An easy example to illustrate climate injustice is flying. If you take a return flight from London to New York, you will use roughly the same amount of the global carbon budget as the average person living in Ghana uses in one year. That is an injustice. The injustice is compounded further because Ghanaians suffer more through climate change than we do, despite their lower personal impact. Ghanaians are experiencing increased droughts, raised temperatures and extreme weather events. These are causing food and water insecurity.
We have a moral duty, as people with high carbon lifestyles, to lower significantly the amount of the carbon budget we claim for ourselves in the choices we make. Not least of these is in how we travel.
Switching from flying to train travel, for example, has a dramatic impact. Train journeys from London to places such as Edinburgh, Paris or Madrid use around 75% less of the carbon budget than flights to the same destinations.

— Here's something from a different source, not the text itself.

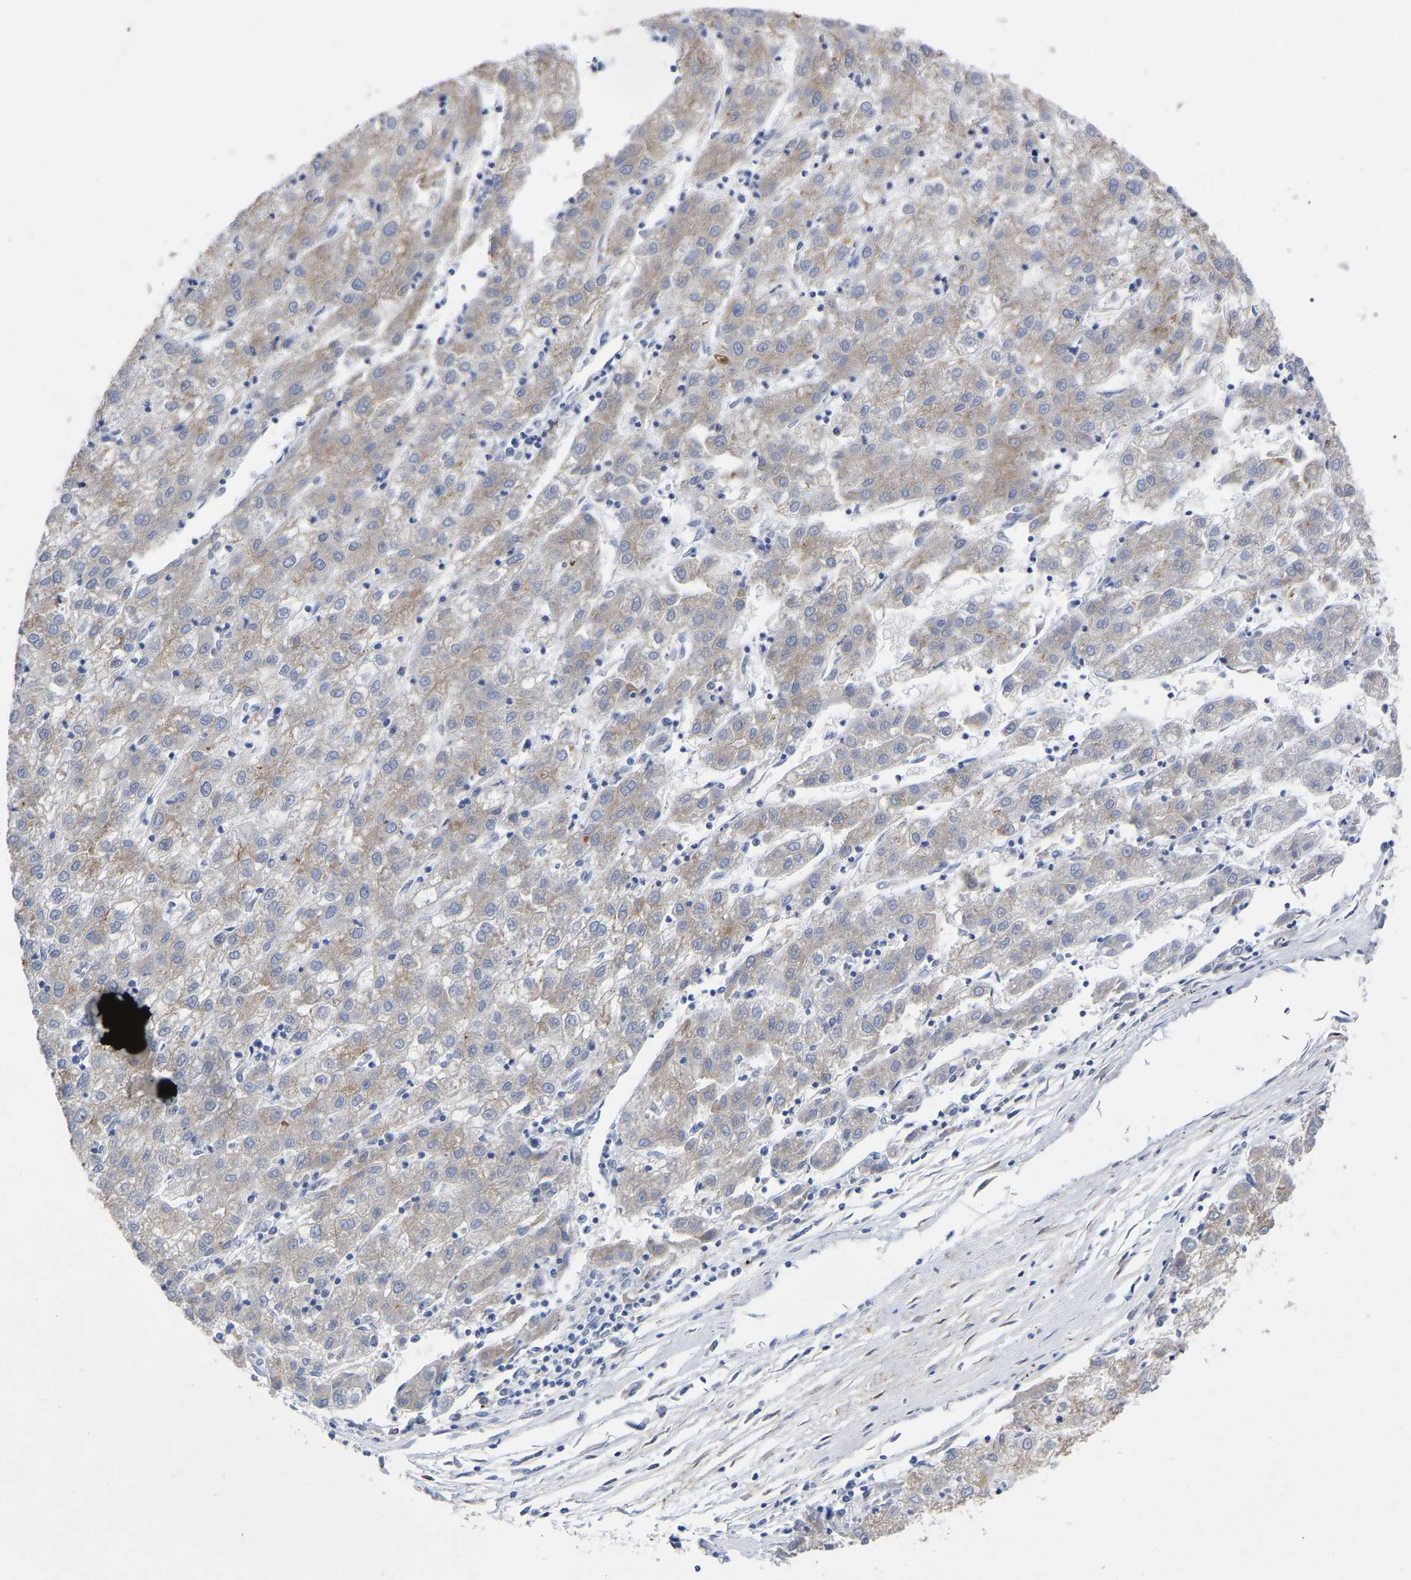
{"staining": {"intensity": "weak", "quantity": ">75%", "location": "cytoplasmic/membranous"}, "tissue": "liver cancer", "cell_type": "Tumor cells", "image_type": "cancer", "snomed": [{"axis": "morphology", "description": "Carcinoma, Hepatocellular, NOS"}, {"axis": "topography", "description": "Liver"}], "caption": "Immunohistochemistry image of neoplastic tissue: human liver hepatocellular carcinoma stained using immunohistochemistry (IHC) exhibits low levels of weak protein expression localized specifically in the cytoplasmic/membranous of tumor cells, appearing as a cytoplasmic/membranous brown color.", "gene": "STRIP2", "patient": {"sex": "male", "age": 72}}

Our choice of car is also crucial. Typically, if you choose to buy a new, small hatchback, you will use around 6 to 10 tonnes of the carbon budget in its manufacture. If you choose to buy a new, large SUV, you are claiming a whopping 35 tonnes of the carbon budget for yourself. Then, once you have bought a large vehicle, whether it is powered by petrol, diesel, hybrid or electricity, because of its size and weight, it will use about 14% more energy to drive than a smaller, medium sized, similarly powered car. We have to ask the (rhetorical) question. Is that fair?
When What Next? volunteers talk to people on the streets, we are often told that the UK is doing well in reducing carbon emissions and that other countries need to do more. It is true that carbon emissions in the UK are reducing and that arguably some other countries need to do more. However, that is no reason for us not to minimise, in line with national and Waverley targets, our personal consumption of the carbon budget.
We have to be realistic about what further damage the environment can sustain. We have to acknowledge that in the UK we use substantially more of the carbon budget than most countries whose populations suffer much more than we do from the impact of climate change. We have to act now and make responsible choices as individuals, as fellow Waverley residents, and as UK and global citizens.